快猫短视频

Westminster Diary

Comment from Tam Dalyell

THE very things that make our homes cosy鈥攕oft furnishings, carpets,
wooden floors and the like鈥攃ould be magnets for benzene pollution from car
exhausts, claim scientists at the Salvatore Maugeri Foundation in Padua, Italy
(快猫短视频, 11 March, p 6).
Because I am especially fond of my creature comforts, I sought a reaction to this finding
from Keith Hill of the Department of the Environment, Transport and the Regions鈥攈is
ministerial responsibilities cover 鈥渆nvironmental protection at the local level鈥.

Hill replied that the DETR commissioned the Building Research Establishment
to carry out a study of volatile organic compounds, including benzene. For most
of the homes studied, the report found that the concentrations of benzene
presented a negligible risk. In most homes the annual average concentration of
benzene is less than the maximum of 16.2 micrograms per cubic metre recommended
by the DETR鈥檚 Expert Panel on Air Quality Standards. He went on to say that the
Institute for Environment and Health concluded in its report, Benzene in the
Environment (1999) that current environmental levels of benzene presented a
negligible risk of any adverse health effects, including cancers.
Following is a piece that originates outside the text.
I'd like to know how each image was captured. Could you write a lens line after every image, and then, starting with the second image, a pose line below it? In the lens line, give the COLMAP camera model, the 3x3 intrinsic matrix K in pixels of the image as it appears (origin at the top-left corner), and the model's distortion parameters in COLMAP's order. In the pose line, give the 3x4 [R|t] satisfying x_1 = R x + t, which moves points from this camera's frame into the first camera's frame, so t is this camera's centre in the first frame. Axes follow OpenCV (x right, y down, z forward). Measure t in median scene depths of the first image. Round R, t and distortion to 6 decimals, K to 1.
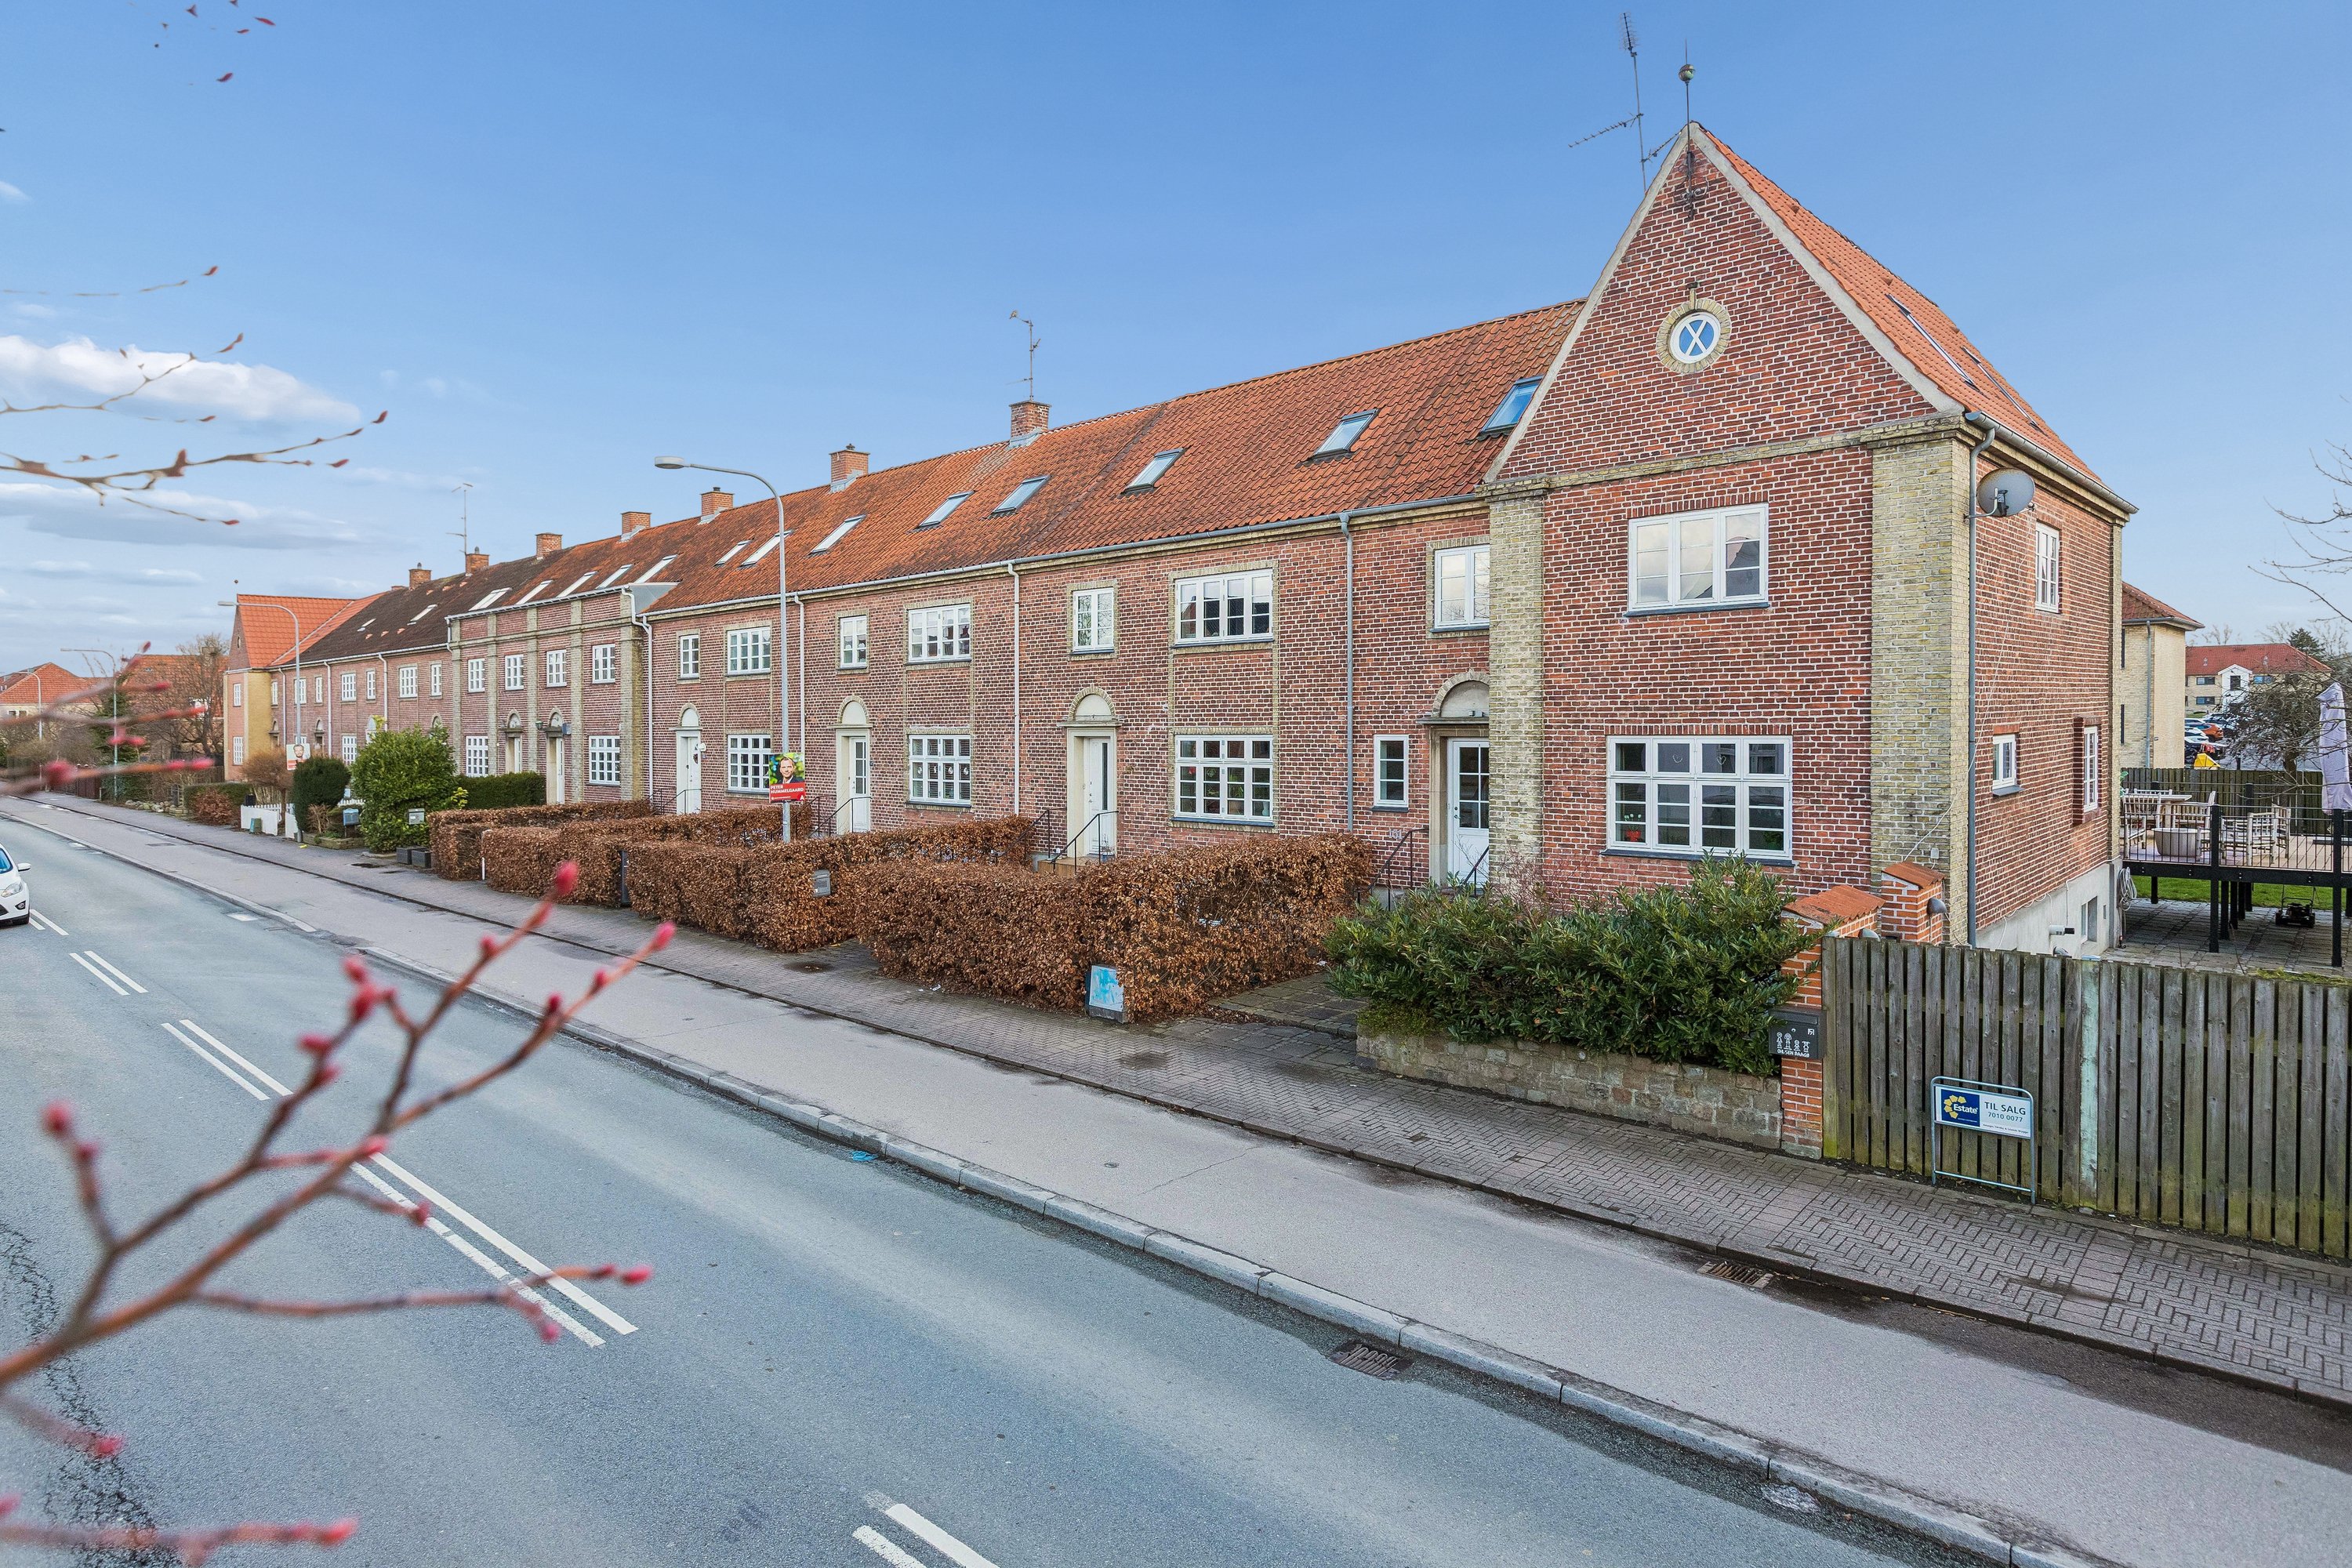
lens RADIAL K [[1259.0, 0, 1177.5], [0, 1259.0, 763.4], [0, 0, 1]] dist [0.015522, -0.011681]
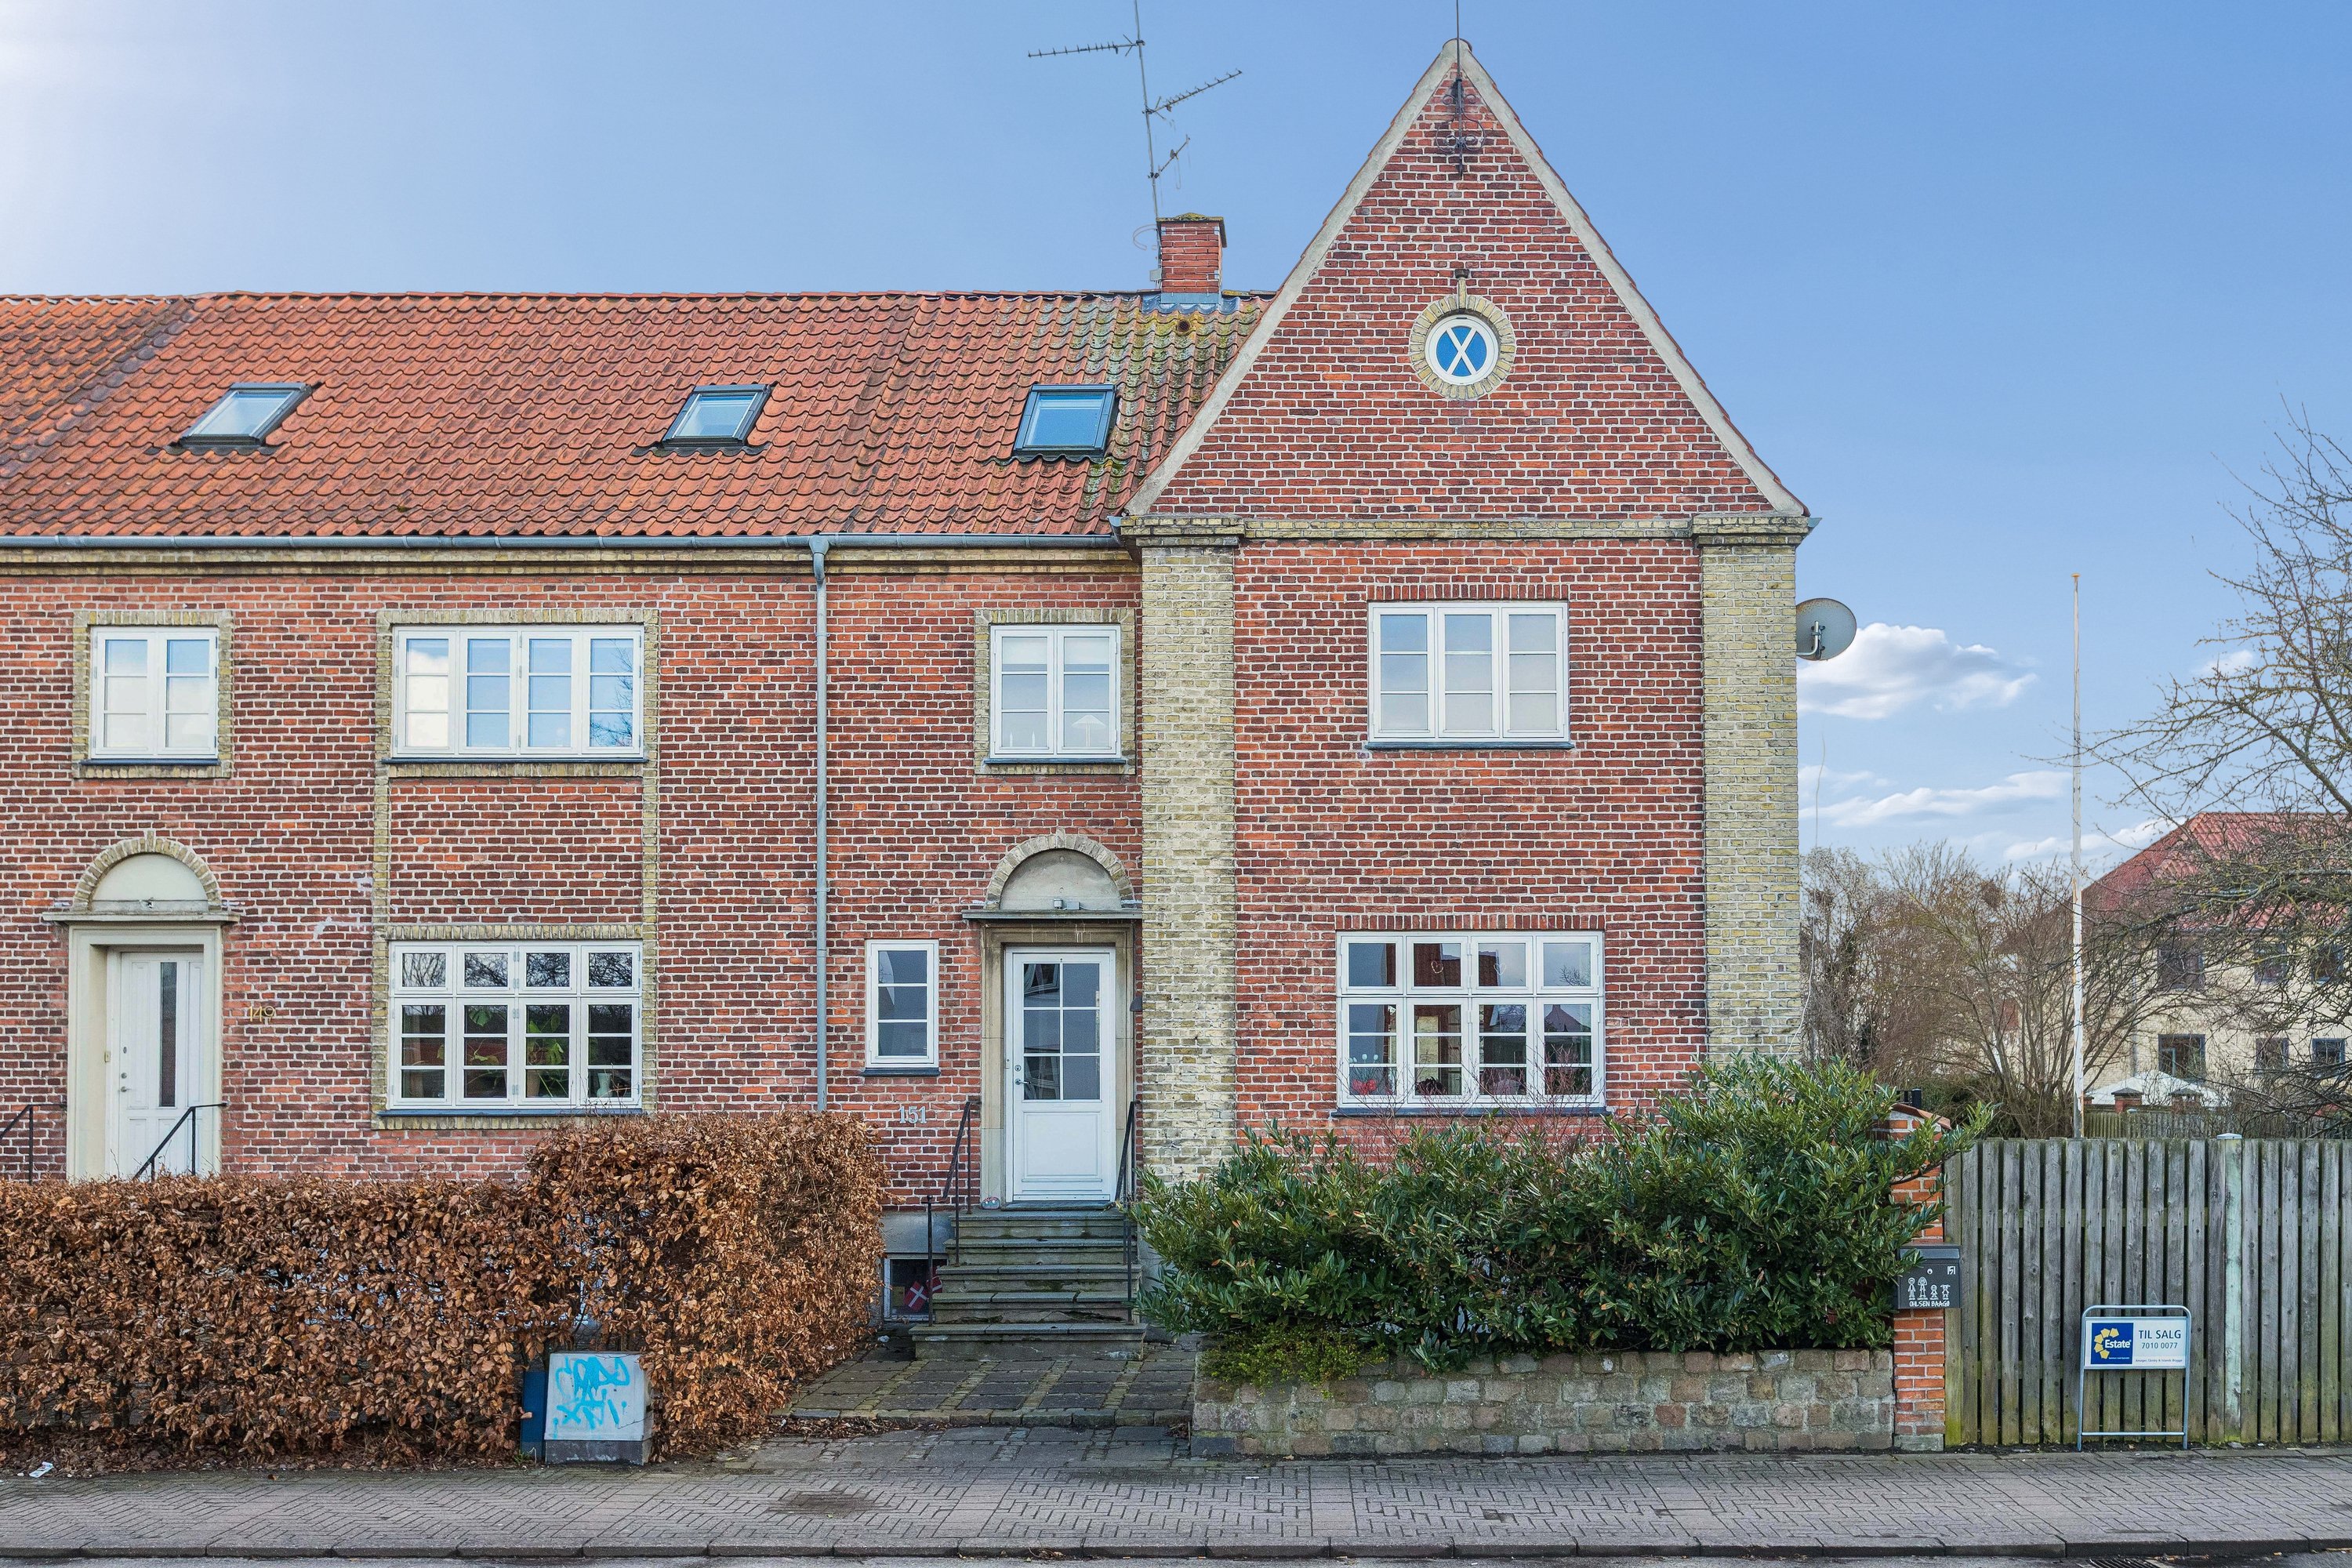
lens RADIAL K [[2000.7, 0, 1176.2], [0, 2000.7, 1110.7], [0, 0, 1]] dist [-0.000596, -0.000774]
pose [[0.739620, 0.009959, 0.672951, -0.425157], [0.018281, 0.999224, -0.034880, 0.108163], [-0.672777, 0.038100, 0.738864, 0.316531]]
From l January, the level of benzene permitted in petrol has been restricted
to less than 1 per cent. Now the government is considering bringing in new
legislation to control petrol vapour emissions from petrol station forecourts.
And the DETR is to undertake further research in which volunteers considered to
be 鈥渟usceptible to air pollution episodes鈥 will wear sampling equipment. The
work should be completed by mid-summer.

RICHARD HASZARD of Milford, Staffordshire, wrote to me after reading my
comments on the revelation that scrap metal from Second World War nerve gas
laboratories near Camborne in Cornwall had been dumped down local mine shafts
(快猫短视频, 11 March, p 55).
Haszard is retired now, but he has a life-time knowledge of methane drainage in coal
and gold mines around the world. To dump such rubbish down a mine shaft is illegal, he
writes, even if it has been decontaminated. Things like pipes and structural steelwork
are certain to jam across a shaft, and cubicle fronts and the like can form a false floor.
Any further filling can cause the shaft and surrounding land to collapse, with fatal
results.

In Staffordshire, for instance, a car fell into an old mine shaft, as did
part of a house, all because the shaft had not been correctly filled in many
years before. During the 1940s, a shaft opened up near Wigan, taking 13 railway
trucks, a locomotive and the driver into it鈥攖he driver was never found.
And in the same period in the US, a mine tunnel collapse at Idaho Springs might
even have prolonged the Second World War. The old Central City gold mines in the
Rocky Mountains were being reworked for the pitchblende they contained. Uranium
was extracted from the pitchblende for the Manhattan Project to build the atomic
bomb. The old mines were a major source for that, explains Haszard. While miners
were busily working several miles along a passage to improve mine drainage,
water burst in with such force that they were all drowned.

Filling or draining old mine shafts and tunnels can be hazardous work and
must be undertaken with meticulous care. If it is done carelessly or without
respect for any long-term effects, the results can clearly be horrendous.